→ Provided text
A person who loves his job doesn't ever goes to work. Or so they say. I wish it's true. I guess its true. As for me it's too early to say, but I do know what's going to work to a job that you hate feels like.
I'll skip on the details of why and how I went for it, rest assured it was more of a necessity than anything else. And it was pure torture. Every time the alarm rings my first thought was do I have a fever and should I call sick? Hence my hypochondriac self was in full overdrive. That's saying something considering I am healthy as a horse for as long as I can remember. And on time that I did actually came to work I counted the hours until my freedom. That was until the following day where it begins all over again. Damn the necessity I lasted 6 months.
Now, thank goodness, in some way or another I am on the other side of the coin. Where I look forward to everyday and the next, and the next. It is actually refreshing to come out of work and finding yourself smiling as you go home. That even if I am beat tired I still want to wake up early than the alarm and do it all over again.
Where I am right now open myself to many things. And I learnt that the universe has a "funny way" of making you confront your weakness.
Example, my kryptonite or rather my Achilles heels are frail, sick, old men. Always. Hands down this sight is just enough to break me down. So as early as first year in nursing I knew that I will steer away from geriatric. But guess what, where was I first had my experience? Yep! A nursing home.
One of the formed personality image I constructed for myself is that I am not one who is meant to be confined inside an office. I need people. I need interaction. I need patients not clients. This has been my conviction since I was in 4th grade. Yet out of nowhere, I was asked to be the hospital's transport assessor. Doing the exact job I said I will never do. And viola, suddenly I found myself sitting in front of a computer inside an office.

→ Dataset records
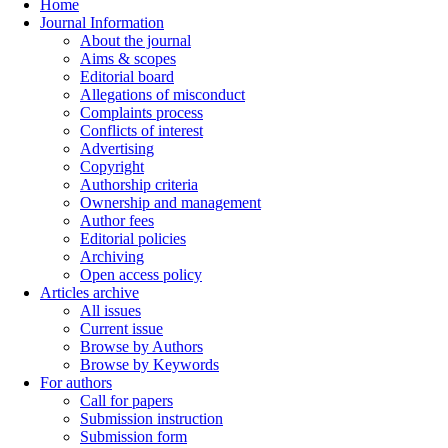
Home
Journal Information
About the journal
Aims & scopes
Editorial board
Allegations of misconduct
Complaints process
Conflicts of interest
Advertising
Copyright
Authorship criteria
Ownership and management
Author fees
Editorial policies
Archiving
Open access policy
Articles archive
All issues
Current issue
Browse by Authors
Browse by Keywords
For authors
Call for papers
Submission instruction
Submission form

→ Exercise directions
Reproduce, character for character, everything in the essay on work from "Where I am right" down to "A nursing home.".

→ Written answer
Where I am right now open myself to many things. And I learnt that the universe has a "funny way" of making you confront your weakness.
Example, my kryptonite or rather my Achilles heels are frail, sick, old men. Always. Hands down this sight is just enough to break me down. So as early as first year in nursing I knew that I will steer away from geriatric. But guess what, where was I first had my experience? Yep! A nursing home.